Is this a pressure cooker of expectation for the chefs? It could be. Sydney walks out after Carmy screams at her. She’s at her tipping point between antagonisms with Cousin Richie (Ebon Moss-Bachrach) and, oh, by the way, accidentally stabbing him in his rear area. But, really, for Sydney, it is her seeing and feeling the fury of Carmy nakedly, which shocks her into a kind of postmortem state.
The same soul crush happens with warm Chef Marcus (Lionel Boyce), who used to be only in charge of rolls and, inspired by Carmy, is now making multi-layer chocolate cakes that look freaking delicious and perfecting donuts.
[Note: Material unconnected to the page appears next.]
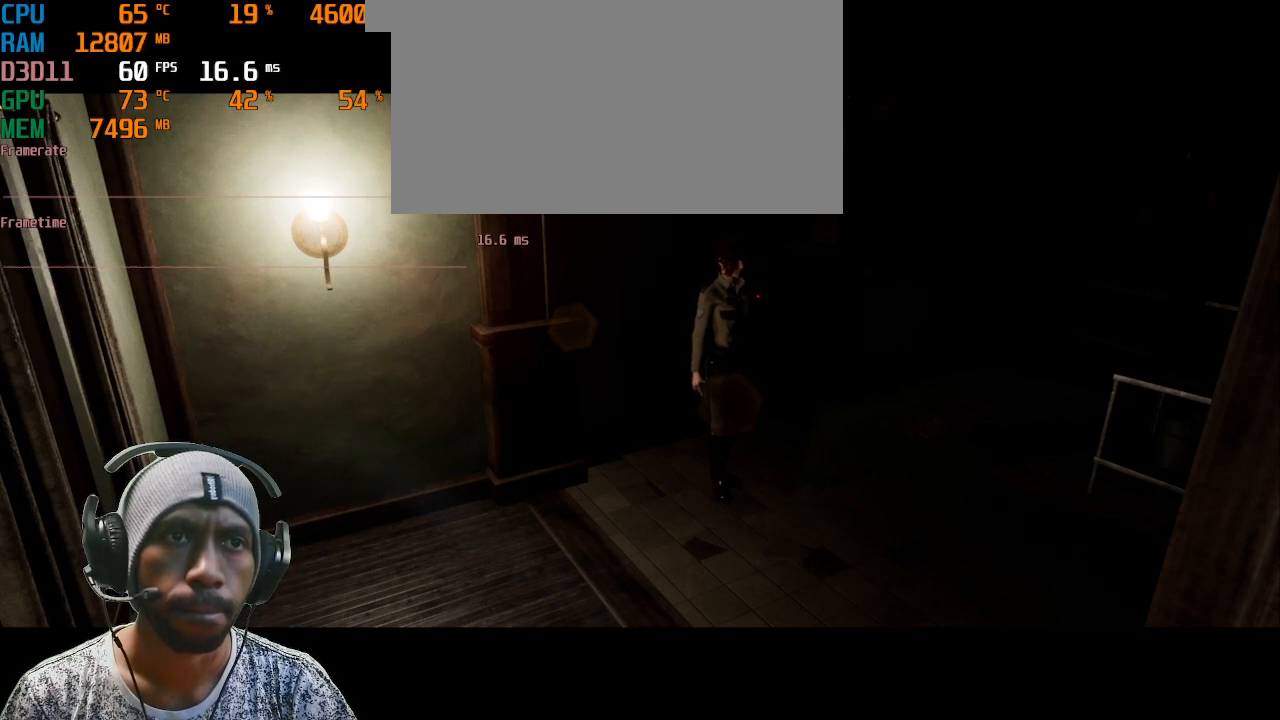
{"keys": [], "mouse": [], "events": []}
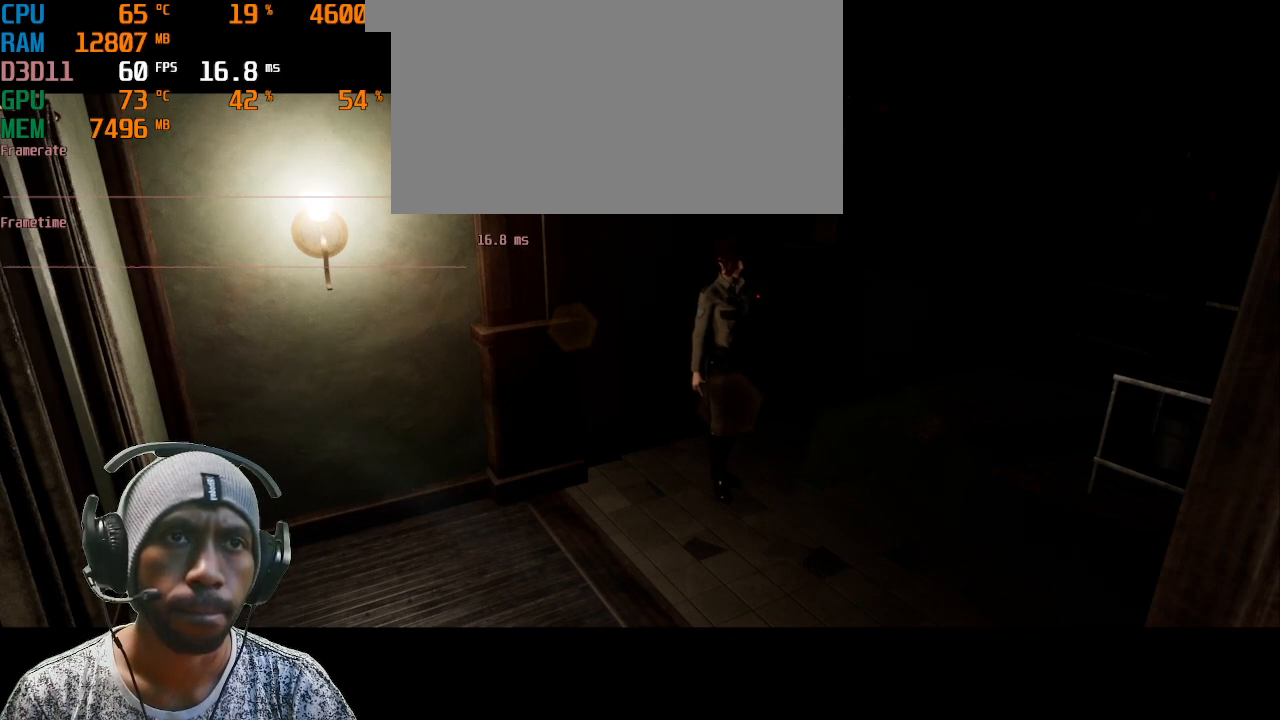
{"keys": [], "mouse": [], "events": []}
Carmy supports him, which is another tick on his “really great boss” profile. But on this day (Episode 7), Carmy decimates Marcus’ jelly donut. So, Marcus walks out, too, tossing a tray of donuts onto one of the customer tables, as he unties his apron. In the background, Carmy screams, “Where the fuck is Marcus?”
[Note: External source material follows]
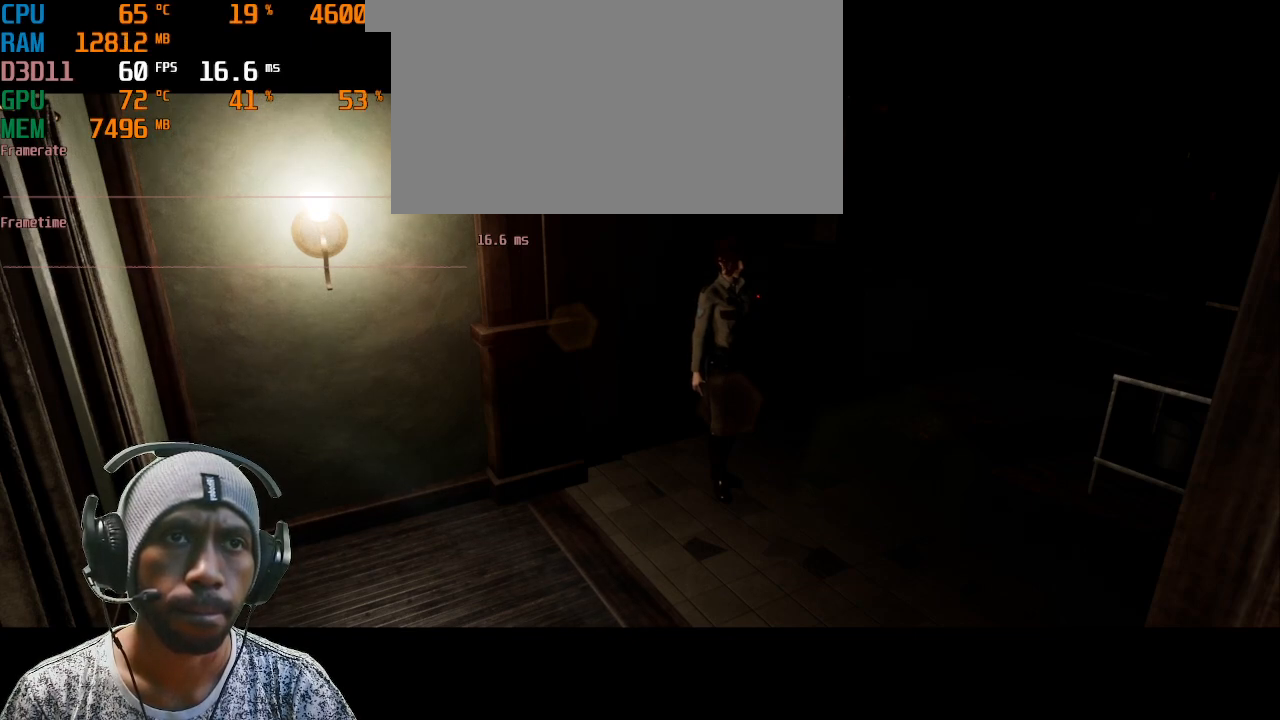
{"keys": [], "mouse": [], "events": []}
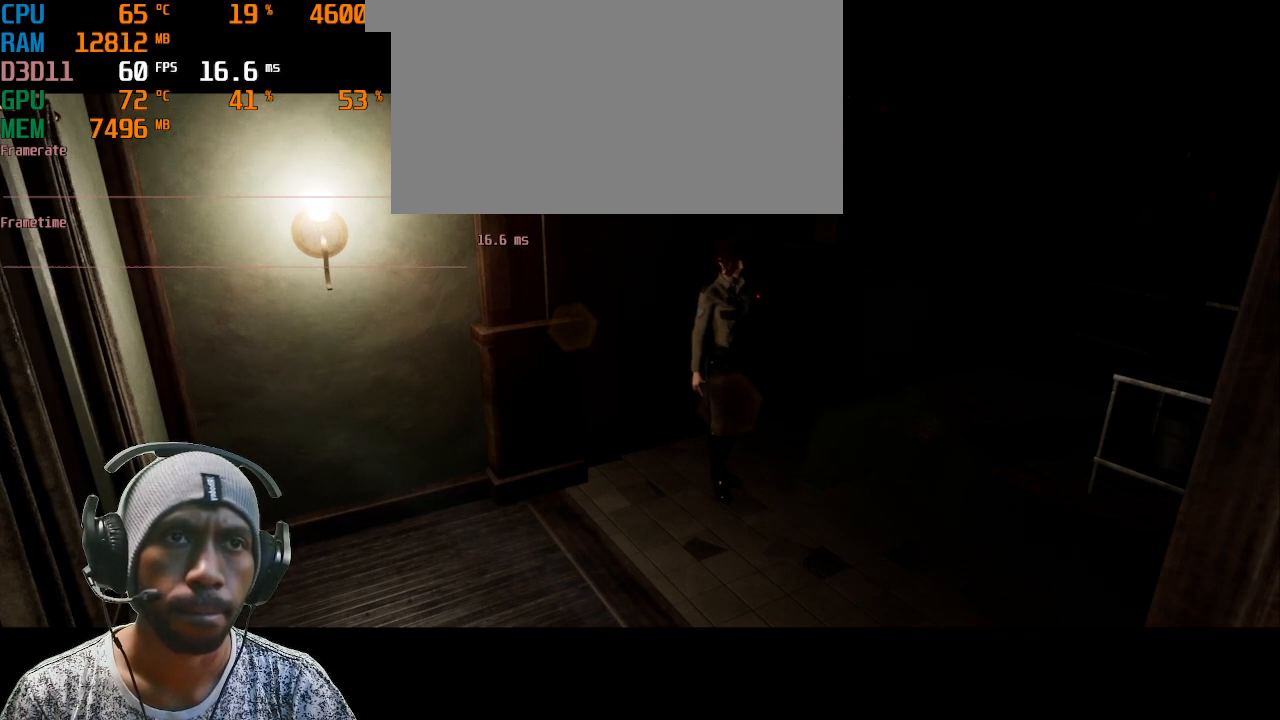
{"keys": [], "mouse": [], "events": []}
The hurt on Marcus’ face is the hurt of someone who has not only been incredibly disrespected, but the hurt of someone who has known that specific person to believe in them. “Who are they to me now?” and, moreover, the heartbreaking thought, “Who am I (maybe) without their belief in me?”
Chef Tina (Liza Colón-Zayas), who has worked at the restaurant forever, and loved Mikey, Carmy’s brother (played in flashback by Jon Bernthal), who killed himself and left the restaurant to Carmy, like a son, checks on Sydney, seeing how shaken she is after her interactions with Richie and Carmy. Tina has come to admire the heck out of Sydney, even though she previously doubted her as the “new, young girl.” So, people change, or, perhaps, let others grow on them, once they put ego aside. Ego, of course, is where Sydney is slipping up. Even Richie knows it, revealing a sliver of self-introspection that he never does, while spitting a truth bomb, saying, it isn’t “his bullshit” that messed them up today, but Sydney’s.
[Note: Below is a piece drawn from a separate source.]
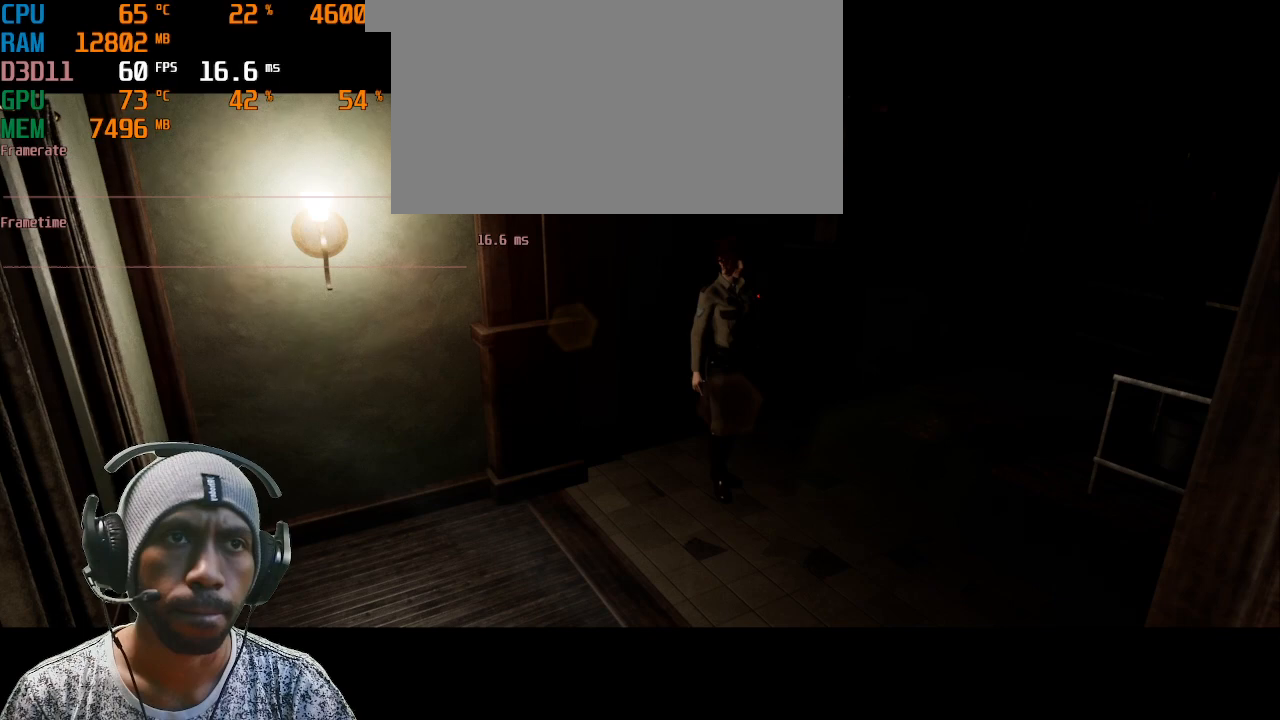
{"keys": [], "mouse": [], "events": []}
After Marcus leaves, after Sydney leaves, as the kitchen continues to hemorrhage, and the customers don’t stop — the episode was shot in a single take, so feel it — the smile overtaking Carmy’s face when he bends to taste a piece of Marcus’ crushed donut on the floor is beautiful. It is real. As a chef, Carmy will always melt at life’s salivatory pleasure, because this is how his soul flows.
The moment works, as a way of showing an experience of life that is digestible and relatable, because, just as it is Carmy’s philosophy that is leading the restaurant’s evolution, the show itself is a mind frame more than it is an entertainment piece. The character tension that boils over in “The Review” is, for sure, between the chefs in this extraordinary kitchen, but it also is about the self feeling self, in natural states of aggravation, healing, and absorbing pleasure because damn, sometimes a thing is so good it stops you in your mind tracks.
A close-up on “The Rules” and “Notes” pinned to the wall in the back of the house is the last shot of the episode, followed by the show’s title flashing, and credits rolling to beeps, as dupes pour in. Yes, to rules, and yes, to notes, because efficacy is the point, right? Or, is the point that efficacy only achieves when systems are combined with heart?